Recent genomic analyses in a pediatric case of neurocutaneous melanocytosis revealed a somatic mutation in S1PR3 that may contribute to aberrant S1P signaling in this rare disorder. In the report (PMID:38254245), exome sequencing of multiple regions identified three candidate mutations, with the S1PR3 variant inferred as a coding change, here represented as c.265G>A (p.Gly89Ser). This variant, detected in a single proband, was observed at a higher mutant allele frequency in tumor sites relative to normal tissues, suggesting somatic mosaicism. No additional familial segregation data were provided, and the absence of replication in independent families limits the current genetic support for the association. The limited number of affected individuals underscores the need for further assessment of S1PR3 as a candidate gene in neurocutaneous melanocytosis.

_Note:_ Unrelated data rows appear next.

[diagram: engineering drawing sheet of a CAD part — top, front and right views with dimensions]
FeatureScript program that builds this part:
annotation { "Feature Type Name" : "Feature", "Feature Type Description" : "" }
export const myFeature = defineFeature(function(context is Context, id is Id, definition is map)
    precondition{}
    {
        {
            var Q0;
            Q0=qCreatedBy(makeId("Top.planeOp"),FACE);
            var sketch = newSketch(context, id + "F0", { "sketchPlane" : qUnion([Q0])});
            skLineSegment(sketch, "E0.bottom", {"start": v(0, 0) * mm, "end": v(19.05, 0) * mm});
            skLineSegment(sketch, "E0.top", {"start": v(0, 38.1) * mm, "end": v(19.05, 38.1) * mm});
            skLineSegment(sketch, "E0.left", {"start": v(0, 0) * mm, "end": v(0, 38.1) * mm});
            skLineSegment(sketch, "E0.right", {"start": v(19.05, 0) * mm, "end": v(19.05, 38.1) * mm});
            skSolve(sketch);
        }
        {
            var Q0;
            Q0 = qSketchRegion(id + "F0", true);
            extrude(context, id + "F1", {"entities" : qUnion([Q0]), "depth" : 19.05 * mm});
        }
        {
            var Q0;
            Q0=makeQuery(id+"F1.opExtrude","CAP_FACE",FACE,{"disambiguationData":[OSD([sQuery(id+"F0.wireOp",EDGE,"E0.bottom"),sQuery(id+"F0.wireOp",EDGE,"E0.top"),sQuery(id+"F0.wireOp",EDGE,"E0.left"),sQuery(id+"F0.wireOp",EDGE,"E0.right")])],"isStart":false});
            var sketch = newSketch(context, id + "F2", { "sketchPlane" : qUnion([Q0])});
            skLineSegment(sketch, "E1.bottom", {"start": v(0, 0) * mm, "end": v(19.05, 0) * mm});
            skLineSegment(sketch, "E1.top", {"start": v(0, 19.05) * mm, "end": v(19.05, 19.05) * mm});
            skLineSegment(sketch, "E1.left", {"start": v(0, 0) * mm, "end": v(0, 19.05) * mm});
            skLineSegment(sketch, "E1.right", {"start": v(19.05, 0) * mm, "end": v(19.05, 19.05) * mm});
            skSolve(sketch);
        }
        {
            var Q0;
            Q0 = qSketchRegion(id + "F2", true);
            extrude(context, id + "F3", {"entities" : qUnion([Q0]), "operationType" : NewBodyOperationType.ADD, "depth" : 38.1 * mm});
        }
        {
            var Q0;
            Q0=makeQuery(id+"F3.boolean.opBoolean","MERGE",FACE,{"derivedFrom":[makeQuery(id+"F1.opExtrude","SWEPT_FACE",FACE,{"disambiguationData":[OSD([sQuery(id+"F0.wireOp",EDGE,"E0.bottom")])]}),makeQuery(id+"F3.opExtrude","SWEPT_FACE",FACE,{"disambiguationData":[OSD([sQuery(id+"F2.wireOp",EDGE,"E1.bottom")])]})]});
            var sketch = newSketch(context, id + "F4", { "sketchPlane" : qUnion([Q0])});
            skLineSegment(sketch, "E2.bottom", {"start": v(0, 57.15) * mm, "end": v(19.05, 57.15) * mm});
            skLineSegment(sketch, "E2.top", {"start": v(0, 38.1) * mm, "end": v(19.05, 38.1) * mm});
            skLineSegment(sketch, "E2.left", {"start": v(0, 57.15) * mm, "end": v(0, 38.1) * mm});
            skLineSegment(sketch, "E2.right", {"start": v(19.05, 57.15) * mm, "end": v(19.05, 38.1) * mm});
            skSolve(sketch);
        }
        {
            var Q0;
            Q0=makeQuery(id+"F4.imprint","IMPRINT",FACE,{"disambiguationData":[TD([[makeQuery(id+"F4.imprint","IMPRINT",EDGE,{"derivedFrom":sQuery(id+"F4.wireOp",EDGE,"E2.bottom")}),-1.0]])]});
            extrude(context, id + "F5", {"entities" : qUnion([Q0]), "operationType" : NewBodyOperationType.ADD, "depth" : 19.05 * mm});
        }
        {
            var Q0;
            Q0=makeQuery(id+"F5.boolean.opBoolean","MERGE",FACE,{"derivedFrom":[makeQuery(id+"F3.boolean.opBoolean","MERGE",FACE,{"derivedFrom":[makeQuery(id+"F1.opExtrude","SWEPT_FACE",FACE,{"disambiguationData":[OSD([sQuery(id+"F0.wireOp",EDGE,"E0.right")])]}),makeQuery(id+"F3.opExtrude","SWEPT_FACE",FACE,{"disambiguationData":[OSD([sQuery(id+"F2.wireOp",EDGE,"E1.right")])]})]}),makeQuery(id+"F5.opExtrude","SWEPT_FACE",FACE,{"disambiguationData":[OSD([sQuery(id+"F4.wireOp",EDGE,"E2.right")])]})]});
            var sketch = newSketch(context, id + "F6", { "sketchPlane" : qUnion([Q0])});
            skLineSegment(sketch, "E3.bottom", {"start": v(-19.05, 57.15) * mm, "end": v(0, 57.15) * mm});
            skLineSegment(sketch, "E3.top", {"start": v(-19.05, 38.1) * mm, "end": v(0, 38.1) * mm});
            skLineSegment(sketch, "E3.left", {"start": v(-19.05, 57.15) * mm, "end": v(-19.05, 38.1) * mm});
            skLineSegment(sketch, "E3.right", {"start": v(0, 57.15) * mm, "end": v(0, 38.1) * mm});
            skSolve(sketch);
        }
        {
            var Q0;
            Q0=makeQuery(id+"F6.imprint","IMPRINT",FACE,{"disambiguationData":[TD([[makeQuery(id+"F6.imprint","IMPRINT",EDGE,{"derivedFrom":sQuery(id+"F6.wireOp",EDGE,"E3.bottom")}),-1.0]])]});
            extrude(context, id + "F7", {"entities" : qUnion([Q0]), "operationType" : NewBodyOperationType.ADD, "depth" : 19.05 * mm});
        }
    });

In parallel, functional studies of S1PR3 in other disease contexts (such as sepsis-associated acute respiratory distress syndrome and psoriasis) have demonstrated that alterations in S1P receptor activity can influence inflammatory and proliferative pathways. Although no direct functional assays linking S1PR3 to neurocutaneous melanocytosis have been reported, these independent functional experiments offer supportive albeit indirect evidence for the biological relevance of S1PR3. Overall, the combined genetic and experimental data yield a Limited clinical validity for the S1PR3–neurocutaneous melanocytosis association at this time. Key take‑home: Even limited genetic insights in mosaic disorders can stimulate further diagnostic and therapeutic research.

References

  • Acta neuropathologica communications • 2024 • Missense mutation of NRAS is associated with malignant progression in neurocutaneous melanosis PMID:38254245
  • American journal of physiology. Lung cellular and molecular physiology • 2013 • Functional promoter variants in sphingosine 1-phosphate receptor 3 associate with susceptibility to sepsis-associated acute respiratory distress syndrome PMID:23911438

Evidence Based Scoring (AI generated)

Gene–Disease Association

Limited

One proband (PMID:38254245) with a somatic S1PR3 mutation and no segregation data.

Genetic Evidence

Limited

The candidate variant c.265G>A (p.Gly89Ser) was identified in a single case, limiting the overall genetic support for the association.

Functional Evidence

Limited

Direct functional assays in neurocutaneous melanocytosis are lacking; evidence is inferred from studies in related conditions.